TO DO — Copy the lines below exactly, starting with the first and finishing with the one holding "X486925Y628977D02*"; do not copy the pictures.
━━━ EXTRACTED RECORDS ━━━
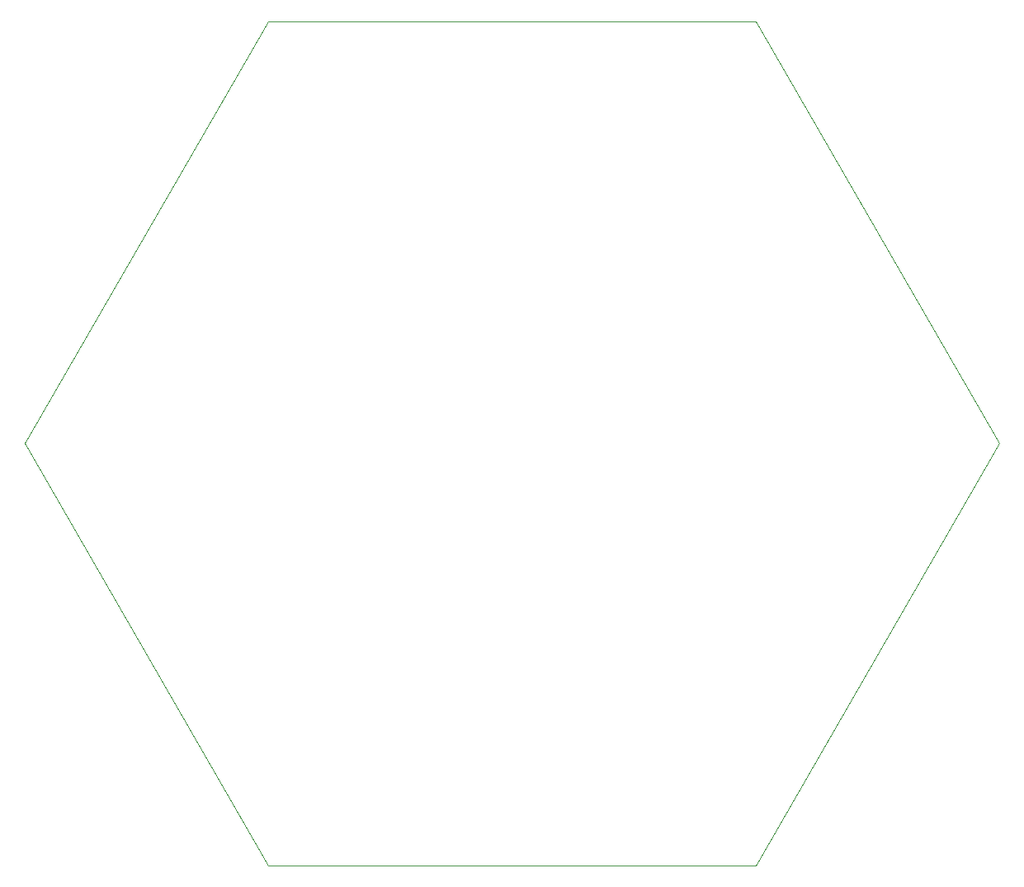
<source format=gko>
G04*
G04 #@! TF.GenerationSoftware,Altium Limited,Altium Designer,21.0.9 (235)*
G04*
G04 Layer_Color=16711935*
%FSLAX25Y25*%
%MOIN*%
G70*
G04*
G04 #@! TF.SameCoordinates,40033AE3-64CB-4EA6-9D7A-4CABB624556D*
G04*
G04*
G04 #@! TF.FilePolarity,Positive*
G04*
G01*
G75*
%ADD39C,0.00394*%
D39*
X290075Y288023D02*
X486925D01*
X585350Y458500D01*
X486925Y628977D02*
X585350Y458500D01*
X290075Y628977D02*
X486925D01*
X191650Y458500D02*
X290075Y628977D01*
X191650Y458500D02*
X290075Y288023D01*
M02*

</source>
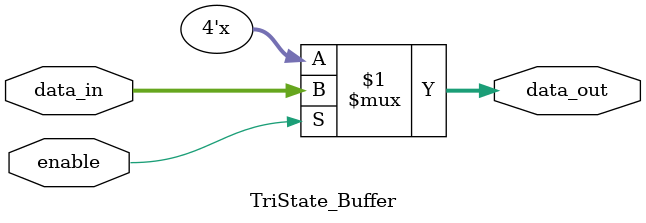
<source format=sv>
module TriState_NAND (
    input        en,
    input  [3:0] a, b,
    output [3:0] y
);
    // Internal connections
    wire [3:0] nand_result;
    
    // Instantiate logic operation submodule
    NAND_Logic u_nand_logic (
        .in_a          (a),
        .in_b          (b),
        .nand_out      (nand_result)
    );
    
    // Instantiate tristate buffer submodule
    TriState_Buffer u_tristate_buffer (
        .enable        (en),
        .data_in       (nand_result),
        .data_out      (y)
    );
endmodule

// Submodule for NAND logic operation
module NAND_Logic (
    input  [3:0] in_a,
    input  [3:0] in_b,
    output [3:0] nand_out
);
    // Optimized NAND implementation
    assign nand_out = ~(in_a & in_b);
endmodule

// Submodule for tristate buffer functionality
module TriState_Buffer (
    input        enable,
    input  [3:0] data_in,
    output [3:0] data_out
);
    // Tristate buffer implementation
    assign data_out = enable ? data_in : 4'bzzzz;
endmodule
</source>
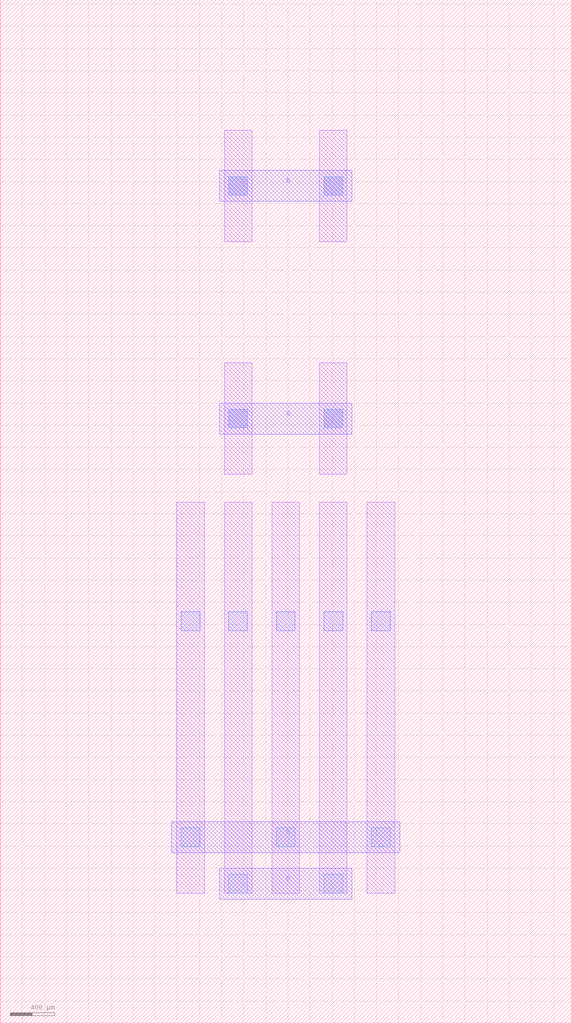
<source format=lef>
MACRO PMOS_4T_43971774_X2_Y1
  UNITS 
    DATABASE MICRONS UNITS 1000;
  END UNITS 
  ORIGIN 0 0 ;
  FOREIGN PMOS_4T_43971774_X2_Y1 0 0 ;
  SIZE 5160 BY 9240 ;
  PIN B
    DIRECTION INOUT ;
    USE SIGNAL ;
    PORT
      LAYER M2 ;
        RECT 1980 7420 3180 7700 ;
    END
  END B
  PIN D
    DIRECTION INOUT ;
    USE SIGNAL ;
    PORT
      LAYER M2 ;
        RECT 1980 1120 3180 1400 ;
    END
  END D
  PIN G
    DIRECTION INOUT ;
    USE SIGNAL ;
    PORT
      LAYER M2 ;
        RECT 1980 5320 3180 5600 ;
    END
  END G
  PIN S
    DIRECTION INOUT ;
    USE SIGNAL ;
    PORT
      LAYER M2 ;
        RECT 1550 1540 3610 1820 ;
    END
  END S
  OBS
    LAYER M1 ;
      RECT 2025 1175 2275 4705 ;
    LAYER M1 ;
      RECT 2025 4955 2275 5965 ;
    LAYER M1 ;
      RECT 2025 7055 2275 8065 ;
    LAYER M1 ;
      RECT 1595 1175 1845 4705 ;
    LAYER M1 ;
      RECT 2455 1175 2705 4705 ;
    LAYER M1 ;
      RECT 2885 1175 3135 4705 ;
    LAYER M1 ;
      RECT 2885 4955 3135 5965 ;
    LAYER M1 ;
      RECT 2885 7055 3135 8065 ;
    LAYER M1 ;
      RECT 3315 1175 3565 4705 ;
    LAYER V1 ;
      RECT 2065 1175 2235 1345 ;
    LAYER V1 ;
      RECT 2065 5375 2235 5545 ;
    LAYER V1 ;
      RECT 2065 7475 2235 7645 ;
    LAYER V1 ;
      RECT 2925 1175 3095 1345 ;
    LAYER V1 ;
      RECT 2925 5375 3095 5545 ;
    LAYER V1 ;
      RECT 2925 7475 3095 7645 ;
    LAYER V1 ;
      RECT 1635 1595 1805 1765 ;
    LAYER V1 ;
      RECT 2495 1595 2665 1765 ;
    LAYER V1 ;
      RECT 3355 1595 3525 1765 ;
    LAYER V0 ;
      RECT 2065 3545 2235 3715 ;
    LAYER V0 ;
      RECT 2065 5375 2235 5545 ;
    LAYER V0 ;
      RECT 2065 7475 2235 7645 ;
    LAYER V0 ;
      RECT 1635 3545 1805 3715 ;
    LAYER V0 ;
      RECT 2495 3545 2665 3715 ;
    LAYER V0 ;
      RECT 2495 3545 2665 3715 ;
    LAYER V0 ;
      RECT 2925 3545 3095 3715 ;
    LAYER V0 ;
      RECT 2925 5375 3095 5545 ;
    LAYER V0 ;
      RECT 2925 7475 3095 7645 ;
    LAYER V0 ;
      RECT 3355 3545 3525 3715 ;
  END
END PMOS_4T_43971774_X2_Y1

</source>
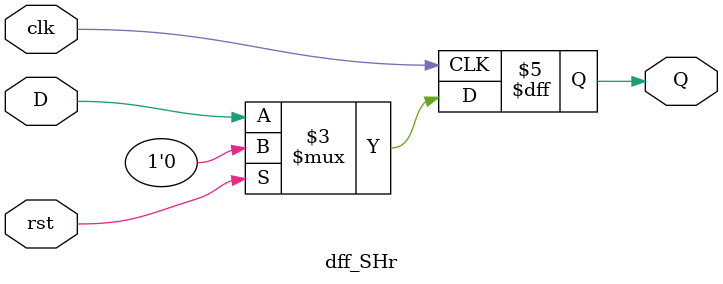
<source format=v>
module dff_SHr (Q,D,clk,rst); //Synchronous D-Flip Flop with Active High Reset
input D, clk, rst;
output reg Q;

always @(posedge clk)
    if(rst)
            Q <= 1'b0;
    else
            Q <= D;

endmodule
</source>
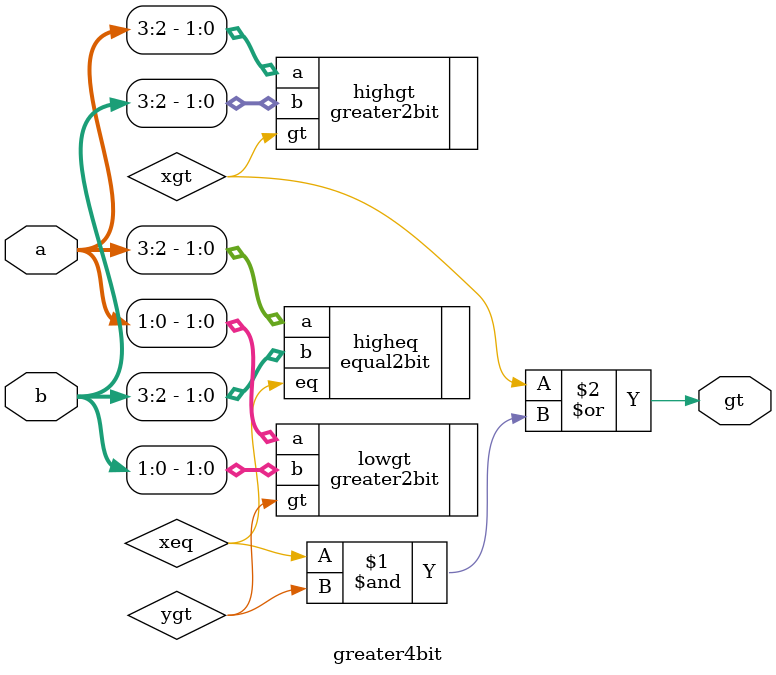
<source format=v>
`timescale 1ns / 1ps
module greater4bit(
    input [3:0] a,
    input [3:0] b,
    output gt
    );

wire xgt, ygt, xeq, yeq;

	 	// Instantiate the module
equal2bit higheq (
    .a(a[3:2]), 
    .b(b[3:2]), 
    .eq(xeq)
    );
	 
// Instantiate the module
greater2bit lowgt (
    .a(a[1:0]), 
    .b(b[1:0]), 
    .gt(ygt)
    );

// Instantiate the module
greater2bit highgt (
    .a(a[3:2]), 
    .b(b[3:2]), 
    .gt(xgt)
    );
assign gt = xgt | (xeq & ygt);
endmodule

</source>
━━━
TASK SOLUTION —
<source format=gko>
G04*
G04 #@! TF.GenerationSoftware,Altium Limited,Altium Designer,21.0.9 (235)*
G04*
G04 Layer_Color=16711935*
%FSLAX25Y25*%
%MOIN*%
G70*
G04*
G04 #@! TF.SameCoordinates,40033AE3-64CB-4EA6-9D7A-4CABB624556D*
G04*
G04*
G04 #@! TF.FilePolarity,Positive*
G04*
G01*
G75*
%ADD39C,0.00394*%
D39*
X290075Y288023D02*
X486925D01*
X585350Y458500D01*
X486925Y628977D02*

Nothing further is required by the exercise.